Monday, June 3, 2013

Elegance with a balance

In my introduction to Project Effes, I talked a bit about why I want to create a new programming language (tl;dr: because I think it'd be fun). I didn't talk much about what I'd want that language to look like, though. Time to start building.

So to start, let me say that I like languages with an ethos. Haskell is a great example of such a language; it takes just a few core concepts and runs with them in a very elegant way. Where the concepts are different, they're often parallel; you can curry functions, but you can also curry generic types. Pretty cool!

That makes for a beautiful language, but can also make it hard to use. As powerful as the abstractions are, sometimes you want a cigar to just be a cigar. To that end, Haskell does make some concessions in the name of usability. Its do notation makes functional programming seem imperative-ish, and its record syntax is a bit of a hack.

Ruby, on the other hand, feels like it's almost all hack. Lambdas, procs and blocks are kindasorta similar, but they don't quite fit together; it feels like the language didn't know which direction it wanted to go in, so it chose to go in all of them and didn't care that it got pulled apart. The decision to make everything an expression seems principled in a Haskell-type way, except that a lot of those expressions are actually pretty meaningless; a for loop isn't something you'd typically expect to have a value, and it's not clear to me what that value should be, anyway. Other than the ability to say "neat, everything is an expression," what does that actually buy you?

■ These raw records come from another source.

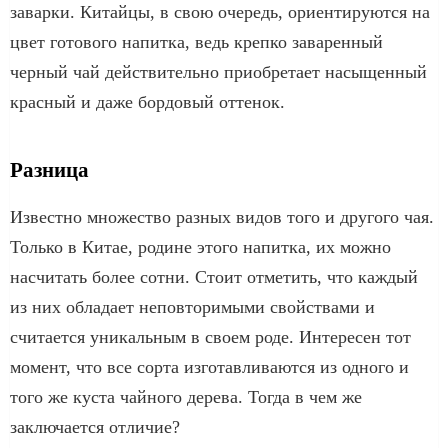
заварки. Китайцы, в свою очередь, ориентируются на
цвет готового напитка, ведь крепко заваренный
черный чай действительно приобретает насыщенный
красный и даже бордовый оттенок.
Разница
Известно множество разных видов того и другого чая.
Только в Китае, родине этого напитка, их можно
насчитать более сотни. Стоит отметить, что каждый
из них обладает неповторимыми свойствами и
считается уникальным в своем роде. Интересен тот
момент, что все сорта изготавливаются из одного и
того же куста чайного дерева. Тогда в чем же
заключается отличие?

Then there are languages that draw lines in the sand and immediately tip-toe over them. Scala seems to do this by declaring that static functions are Wrong and Can't Be Done In Scala, but then inventing companion objects that let you define singletons with instance methods. Am I crazy, or does that sound very static-function-esq? (Full disclosure: I haven't actually used Scala yet, and I'm sure there are subtle differences between companion objects and static functions; I don't know if they're enough to justify crossing over the philosophical line in the sand. It could also be that I've misinterpreted how strong of a line that is.)

I think it comes down to picking a few abstractions — resisting the temptation to force everything into a single, base concept — and ensuring that they're cohesive and complementary. Features that are similar should be similarly constructed; those that are fundamentally different should be treated as such; and if you have a set of features that are so similar that they're basically a bikeshed problem, just pick a color and go with it. There's a balance to be struck between a Haskell-like level of abstraction and the simplicity of adding a couple more base concepts. Easier said than done.

What I think this means for Effes is a blend of functional and imperative programming styles. I want each one of those components to work well on its own, and I hope they work well together, but I don't want to artificially define either one in terms of the other. A fold and a for loop are different. They feel different, they act different, and they make you think differently. I want each to be a well-formed, first-order construct. Going back to the Haskell case of do notation, rather than having sugar that makes a functional idea look kind of imperative, I'll create a context where the design is imperative, with all of the bells and whistles you'd expect.